The ABS Consumer Price Index (CPI) released Wednesday revealed a lift of 0.6% in the December quarter and 4.1% annually. 

The quarterly increase was softer than the 1.2% rise in the September quarter and the slowest since March 2021. 

Annually, the latest figure was below RBA’s forecast of 4.5% and much lower than the CPI data in the same period in 2022. 

“While prices continued to rise for most goods and services, annual CPI inflation has fallen from a peak of 7.8% in December 2022,” ABS head of labour statistics Michelle Marquardt said. 

Excluding volatile items, annual trimmed mean inflation was 4.2%, down from 5.1% in the September quarter, placing it well above the Reserve Bank’s 2-3% target band.

Both quarterly and annual figures were lower than the forecast of all four major banks. 

Economists from CBA and NAB were expecting the annual inflation rate to hit 4.2%, while ANZ and Westpac both placed it at 4.3%. 

Leading the pack of price increases in the December quarter were housing (up 1.0%), alcohol and tobacco (up 2.8%), insurance and financial services (up 1.7%), and food and non-alcoholic beverages (up 0.5%).

On an annual basis housing (up 6.1%), food and non-alcoholic beverages (up 4.5%), and alcohol and tobacco (up 6.6%) contributed the most. 

According to ABS, new owner-occupier dwellings, rents, and utilities drove the prices of housing in the quarter.

“Higher labour and material costs contributed to price rises this quarter for construction of new dwellings.
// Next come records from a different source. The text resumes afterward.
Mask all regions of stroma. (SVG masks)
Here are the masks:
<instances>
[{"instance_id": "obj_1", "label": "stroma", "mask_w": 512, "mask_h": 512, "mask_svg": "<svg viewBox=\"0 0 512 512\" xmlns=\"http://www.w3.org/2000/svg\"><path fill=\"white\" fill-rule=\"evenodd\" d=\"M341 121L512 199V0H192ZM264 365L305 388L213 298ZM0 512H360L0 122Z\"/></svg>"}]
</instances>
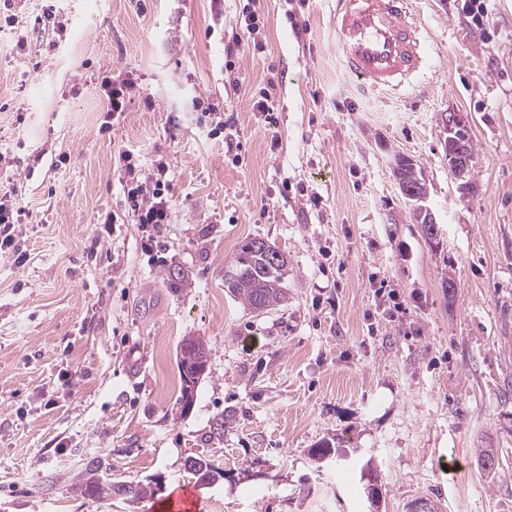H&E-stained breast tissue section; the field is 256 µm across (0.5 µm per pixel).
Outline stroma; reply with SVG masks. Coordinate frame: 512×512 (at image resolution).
Segmentation results:
<instances>
[{"instance_id":"1","label":"stroma","mask_w":512,"mask_h":512,"mask_svg":"<svg viewBox=\"0 0 512 512\" xmlns=\"http://www.w3.org/2000/svg\"><path fill=\"white\" fill-rule=\"evenodd\" d=\"M463 3L411 0L428 69L398 94L346 72L336 0H260L230 72L239 0L0 5V181L28 211L25 264L0 253V512H158L185 486L197 512H371L370 470L381 512H512V0H488L481 28ZM112 74L133 83L117 118ZM269 82L271 129L253 108ZM445 112L473 144L461 180ZM398 153L425 174L438 243L400 193ZM128 163L167 171L153 253L132 220L105 221ZM247 238L288 257V298L263 314L224 287ZM190 337L208 363L185 411ZM190 456L223 479L200 485ZM95 457L154 497L81 496Z\"/></svg>"}]
</instances>
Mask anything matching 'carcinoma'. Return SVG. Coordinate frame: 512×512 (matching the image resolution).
I'll return each instance as SVG.
<instances>
[{
  "label": "carcinoma",
  "instance_id": "1",
  "mask_svg": "<svg viewBox=\"0 0 512 512\" xmlns=\"http://www.w3.org/2000/svg\"><path fill=\"white\" fill-rule=\"evenodd\" d=\"M288 258L278 247L262 239H246L230 261L224 265V288L254 313H264L279 305L286 297ZM179 367L182 384L197 382L203 371L196 370L199 361L206 358L204 345L194 338L184 340L181 346ZM104 463L91 460L78 474L75 489L85 497H97L104 487L96 474ZM112 493L126 500L140 501L154 494L152 486L125 481H114Z\"/></svg>",
  "mask_w": 512,
  "mask_h": 512
}]
</instances>
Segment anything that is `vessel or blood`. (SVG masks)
<instances>
[{
  "label": "vessel or blood",
  "mask_w": 512,
  "mask_h": 512,
  "mask_svg": "<svg viewBox=\"0 0 512 512\" xmlns=\"http://www.w3.org/2000/svg\"><path fill=\"white\" fill-rule=\"evenodd\" d=\"M337 53L372 90H392L425 65L426 34L410 0H336Z\"/></svg>",
  "instance_id": "obj_1"
}]
</instances>
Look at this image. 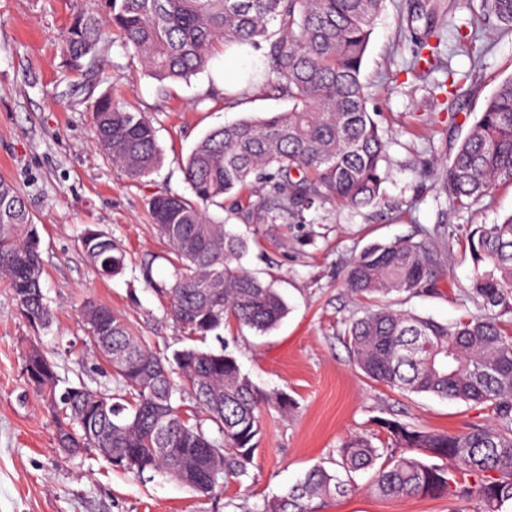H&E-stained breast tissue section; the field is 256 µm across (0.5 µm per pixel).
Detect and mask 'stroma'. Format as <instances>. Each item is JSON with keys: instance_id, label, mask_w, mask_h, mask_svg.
Returning <instances> with one entry per match:
<instances>
[{"instance_id": "1", "label": "stroma", "mask_w": 512, "mask_h": 512, "mask_svg": "<svg viewBox=\"0 0 512 512\" xmlns=\"http://www.w3.org/2000/svg\"><path fill=\"white\" fill-rule=\"evenodd\" d=\"M447 13L433 23L450 36L443 68L424 78L407 70L413 43L401 32L404 0H386L375 22L363 67L370 111L386 132L389 173L378 207L359 211L325 205L305 224H246L224 220L256 238L244 264L272 283L288 312L259 335L230 325L221 339L264 393H284L296 403L289 415L268 410L255 465L242 484L202 497L168 475L136 476L115 468L98 452L70 457L56 444V423L26 378L23 357L37 345L52 358L61 385L113 387L110 369L86 344L80 311L95 300L122 315L160 353L186 344L169 300L154 284H171L167 244L148 216L161 193L189 195L183 163L210 130L267 112L288 110L287 99L257 84L241 85L225 103L224 60L185 81L159 84L106 28L94 66L74 73L64 65L63 36L76 15L90 16L98 0H0V179L28 201L40 234L43 291L55 312L51 327L30 325L6 282L0 280V512H246L283 493L313 465H330L349 434L374 433L381 418L430 430L462 432L490 421L485 409L428 394H402L366 379L344 336L346 321L362 306L342 280L348 261L371 242L421 238L439 230L450 250L434 287L393 293L394 307L452 322L477 313L469 294L473 268L460 242L471 224H497L512 214V186L494 188L480 204L455 208L428 170L446 163L487 99L512 78V33L488 27L477 54L462 51L456 28L471 31L470 0H443ZM456 73L458 97L435 85ZM112 94L129 110L150 116L163 160L148 178L134 181L112 165L93 137L92 105ZM96 226L126 251L123 274L104 279L85 262L79 236ZM152 268V282L142 269ZM356 476V490L317 501L315 512H453L444 498L380 499Z\"/></svg>"}]
</instances>
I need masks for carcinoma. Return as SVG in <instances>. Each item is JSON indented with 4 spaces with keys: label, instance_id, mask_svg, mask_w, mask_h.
I'll use <instances>...</instances> for the list:
<instances>
[{
    "label": "carcinoma",
    "instance_id": "cac0c4a2",
    "mask_svg": "<svg viewBox=\"0 0 512 512\" xmlns=\"http://www.w3.org/2000/svg\"><path fill=\"white\" fill-rule=\"evenodd\" d=\"M386 0H102L103 16L78 17L65 52L82 72L96 60L104 24L163 84L206 70L234 45L263 51L251 75L292 102L286 112L240 120L210 131L183 165L192 197L160 194L149 214L169 246L173 319L193 341L234 321L258 334L272 330L287 305L269 283L243 266L250 240L210 208L255 224H300L326 203L375 207L388 175L383 130L367 110L362 67L374 21ZM487 16L512 32V0H485ZM406 27L434 14L430 0H406ZM409 70L426 76L442 65L437 29L414 40ZM97 147L134 180L161 162L152 119L108 95L93 105ZM439 190L458 208L480 203L497 185H512V77L487 100L480 118L448 163L432 169ZM257 185L256 200L240 190ZM34 216L0 180V277L28 321L47 328L53 312L42 292L43 261ZM82 257L103 277L120 274L126 255L111 237L85 227ZM473 267L470 295L482 312L442 323L389 304H369L344 330L355 365L401 393L462 401L493 422L458 433H434L398 419L378 421L384 439L355 433L336 448V466L317 464L252 512H313L316 499L344 497L353 474L375 471L367 492L380 498L431 497L466 502L480 512H512V215L477 224L465 235ZM441 237L371 243L348 264V290L363 298L415 293L435 284ZM82 319L90 344L111 366L115 388L58 387L54 362L31 346L28 380L41 390L56 425L57 445L81 455L112 449V465L142 476L172 471L201 496L249 476L261 433L262 407L283 414L295 402L262 395L224 348L189 346L167 356L153 349L104 304L87 302Z\"/></svg>",
    "mask_w": 512,
    "mask_h": 512
}]
</instances>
The 1.5% increase is slightly higher than the 1.3% rise in September 2023 quarter,” Ms Marquardt said.

Changes to the Commonwealth Rent Assistance, which increased support for renters receiving payments, moderated the quarterly increase in rental prices which stood at 0.9%, slower compared with the 2.2% rise in the September quarter. 

Meanwhile, price falls for meat and seafood and fruit and vegetables partially offset the increases in food-related categories. 
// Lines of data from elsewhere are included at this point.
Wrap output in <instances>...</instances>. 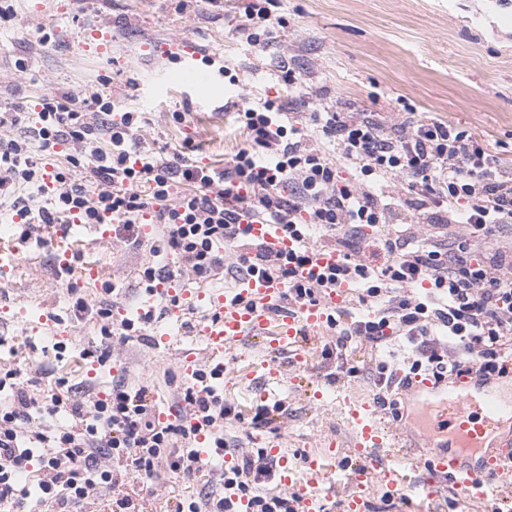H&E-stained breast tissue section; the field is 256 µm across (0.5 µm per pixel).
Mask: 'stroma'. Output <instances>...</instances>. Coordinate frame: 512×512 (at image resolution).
Wrapping results in <instances>:
<instances>
[{
    "instance_id": "stroma-1",
    "label": "stroma",
    "mask_w": 512,
    "mask_h": 512,
    "mask_svg": "<svg viewBox=\"0 0 512 512\" xmlns=\"http://www.w3.org/2000/svg\"><path fill=\"white\" fill-rule=\"evenodd\" d=\"M8 21L0 22V106L53 91L76 99L99 92L119 107L146 112L148 121L136 136L154 150L172 149L190 137L199 146L193 158L224 168L244 140L232 126L233 106L243 95L259 98L279 91L278 63L293 60L300 81L309 88L310 108L340 104L355 112L383 117L413 109L417 117L440 118L476 132L488 149L512 170V0H282L287 27L277 29L263 49L249 45L236 25L249 0H8ZM48 43H41L42 35ZM197 51L192 65L173 62L169 52ZM212 65H205L203 55ZM26 72H18L17 60ZM217 77L210 102L196 99L187 83L188 67ZM228 67L236 82L221 76ZM185 115L175 123L172 112ZM57 226L41 227L34 241L20 243L15 259L0 263V371L20 370L25 389L38 402L56 393L58 379L73 386L78 398L105 395L113 385L147 386L165 395L180 414L185 386V356L204 357L203 347L188 332L193 316L157 309L154 324L141 334L105 336L96 317H76L77 299L107 305L113 322L136 318L145 293L143 266L151 261L148 242L131 244L115 233L99 237L94 225L74 234L80 248L72 269L60 274ZM96 266V282L83 281L79 267ZM181 334L172 350L154 346L153 330ZM336 333L324 329L305 379L270 384L283 406L264 435L283 436L290 465L329 437H342L345 408L337 389L377 388L369 359L351 354L356 376L340 373L324 348ZM109 349L111 359L90 365L85 350ZM254 339L230 347L224 356V400L233 408L224 420V451L236 460L256 457L261 446L250 425L259 405V390L238 383L240 368L266 360ZM321 380L324 396L312 400L307 383ZM224 490L222 469L212 466L177 476L160 470L149 494L125 480L102 488L87 512H101L107 500L129 498L144 512H168L176 501L203 502Z\"/></svg>"
}]
</instances>
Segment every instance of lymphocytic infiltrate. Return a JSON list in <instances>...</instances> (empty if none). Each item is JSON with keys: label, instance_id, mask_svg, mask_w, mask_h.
<instances>
[{"label": "lymphocytic infiltrate", "instance_id": "f902f5d3", "mask_svg": "<svg viewBox=\"0 0 512 512\" xmlns=\"http://www.w3.org/2000/svg\"><path fill=\"white\" fill-rule=\"evenodd\" d=\"M281 0H254L238 33L266 47ZM279 71L288 93L242 103L245 134L224 169L192 163L197 146L184 138L173 156L136 139L143 113L116 112L93 93L76 106L69 93L0 107V204L9 203L28 240L40 224H115L123 240L156 227L154 255L169 267L146 266L147 291L158 281H207L224 271L225 243L235 244L236 276L282 280L291 305L315 304L345 282L353 291L332 311L335 354L374 355L393 340L409 345L407 376L447 380L466 374L486 382L512 357V240L489 242L512 228V173L466 127L442 120L383 122L377 112L309 109L291 61ZM85 176L75 183L74 174ZM279 225L299 248L269 252L245 219ZM334 232L336 265L313 281L300 278L316 248L311 227ZM147 388L119 384L87 403L70 393L48 405L28 395L20 372L0 377V512L27 502L51 512H81L93 492L118 473L140 480L160 467L174 474L201 467L193 449L170 452L175 438L205 432L224 445L223 398L204 384L186 387L189 416L160 421ZM67 411L70 425L52 424ZM37 466L35 486L20 476ZM273 469L266 454L225 467V496L177 504L174 512H297L291 499L262 493ZM246 497L239 508L237 497Z\"/></svg>", "mask_w": 512, "mask_h": 512}]
</instances>
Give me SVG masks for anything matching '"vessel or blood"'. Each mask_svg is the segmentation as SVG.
<instances>
[{
  "label": "vessel or blood",
  "mask_w": 512,
  "mask_h": 512,
  "mask_svg": "<svg viewBox=\"0 0 512 512\" xmlns=\"http://www.w3.org/2000/svg\"><path fill=\"white\" fill-rule=\"evenodd\" d=\"M249 229L272 252H286L294 246L277 225L254 222ZM349 291V284L341 283L330 289L321 303L291 307L285 301L284 284L263 275L241 278L236 287L225 291L179 289L182 310L204 312L192 335L207 354L202 365L191 358L184 360L185 379L194 380L202 370L223 375L225 351L247 337L265 341L273 355L272 360L248 366V374L258 373L264 381L277 382L283 364L305 368L309 348L303 337L323 328L329 313L342 305ZM464 384V379H457L435 408L426 409V431L420 445L412 442L406 431L394 432L379 422L373 401L342 391L340 398L347 409L344 440H328L323 453L307 455L304 467L309 478L305 484H298L294 469L286 465L278 472L279 482L298 485L299 512H326L323 485L330 475L325 460L338 458L342 448L354 449L359 461L345 474L354 488L346 512H367L366 492L374 479L384 482L390 496L402 498L408 491L396 469L383 464L379 452L387 448L396 461L415 458L424 473L417 486L420 495L435 497L449 484L467 500L488 503L491 482L503 477L506 464H512V437L495 436L503 416L512 413V401L494 394L474 398Z\"/></svg>",
  "instance_id": "obj_1"
}]
</instances>
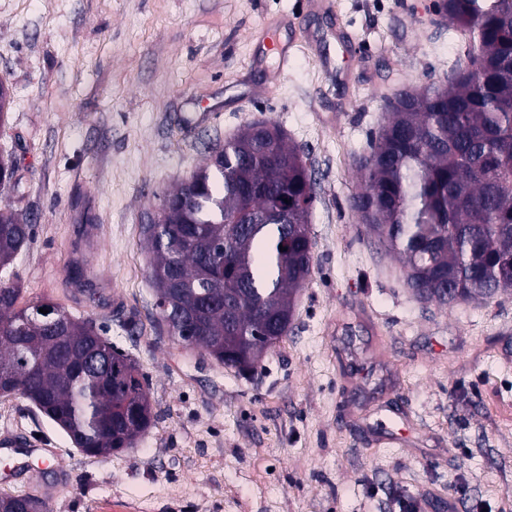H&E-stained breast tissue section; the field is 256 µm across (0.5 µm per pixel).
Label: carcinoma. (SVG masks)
I'll list each match as a JSON object with an SVG mask.
<instances>
[{"label": "carcinoma", "instance_id": "cac0c4a2", "mask_svg": "<svg viewBox=\"0 0 512 512\" xmlns=\"http://www.w3.org/2000/svg\"><path fill=\"white\" fill-rule=\"evenodd\" d=\"M469 33V63L448 83L403 90L368 154L351 209L401 257L416 297L446 306L512 290V0H440ZM314 189L278 126L247 124L162 200L142 225L156 308L179 344L253 370L286 336L294 293L311 276ZM33 225L0 210V267ZM22 289L0 281V376L88 455L134 446L152 424L134 360L63 313L56 330Z\"/></svg>", "mask_w": 512, "mask_h": 512}]
</instances>
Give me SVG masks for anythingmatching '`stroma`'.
I'll use <instances>...</instances> for the list:
<instances>
[{"label":"stroma","instance_id":"stroma-1","mask_svg":"<svg viewBox=\"0 0 512 512\" xmlns=\"http://www.w3.org/2000/svg\"><path fill=\"white\" fill-rule=\"evenodd\" d=\"M332 3L0 0V159L15 167L0 208L34 228L0 278L94 319L154 413L134 448L93 456L29 400L0 397V436L61 453L48 512H512V293L417 299L350 208L390 100L446 81L470 39L433 0ZM336 27L360 47L346 73ZM253 121L307 156L314 267L287 336L243 374L170 338L141 226Z\"/></svg>","mask_w":512,"mask_h":512}]
</instances>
Higher premiums across motor vehicles, house, and home contents drove the price movement in insurance.

The lift in tobacco prices, on the other hand, was attributed to the 5% annual tobacco excise indexation and the biannual Average Weekly Ordinary Time Earnings increase. 

All eyes on RBA’s February meeting 

As the inflation continues to track down towards the Reserve Bank’s target band and below its annual forecast, the probability of a rate hold becomes more likely. 

The December quarter CPI is the final crucial dataset to guide the central bank board’s monetary policy decision when they meet next week. 

Today’s below-market-forecast read deepens the expectations the RBA will keep the cash rate at 4.35%. 

“A result in line with our forecasts should be enough to stay the RBA’s hand at its 5-6 February meeting,” ANZ’s research team said.

“However, we expect strong prints from non-tradables and services inflation in Q4, which will likely maintain its tightening bias and hawkish tone in the statement.”

NAB, which previously predicted a February rate hike, said anything below the central bank’s 4.5% forecast “will keep the RBA on hold” next month. 

“But we think the soft tightening bias will remain given too high service inflation. Helping to moderate inflation in Q4 is modest goods deflation and a rental subsidy impact,” NAB head of markets economics Tapas Strickland said. 

Westpac, in line with its peers, earlier said a weaker print (0.7%) would “remove the residual chance of further rate hike”. 

When will the easing cycle begin?

Experts believe the RBA will delay the easing cycle until the second half of 2024. 

Westpac pencils in September for the first cash rate cuts, with 1.5 rate cuts factored in by year-end. 

ANZ and NAB predict a much later start to the easing cycle, as both institutions expect the interest rate to hold steady until November.

Being a pivotal component in monetary policy decisions, the easing trend in inflation paves the way for the RBA to drop interest rates from its current peak.  

“We think the disinflationary trend will continue throughout 2024 and into 2025. Our models for aggregate inflation see a rapid decline occurring over 2024,” CBA economist Stephen Wu said. 

Though NAB expects an uptick in first-quarter 2024 CPI from the impact of rent subsidies dropping out, the big bank also sees “the easing trend in inflation remains clear”.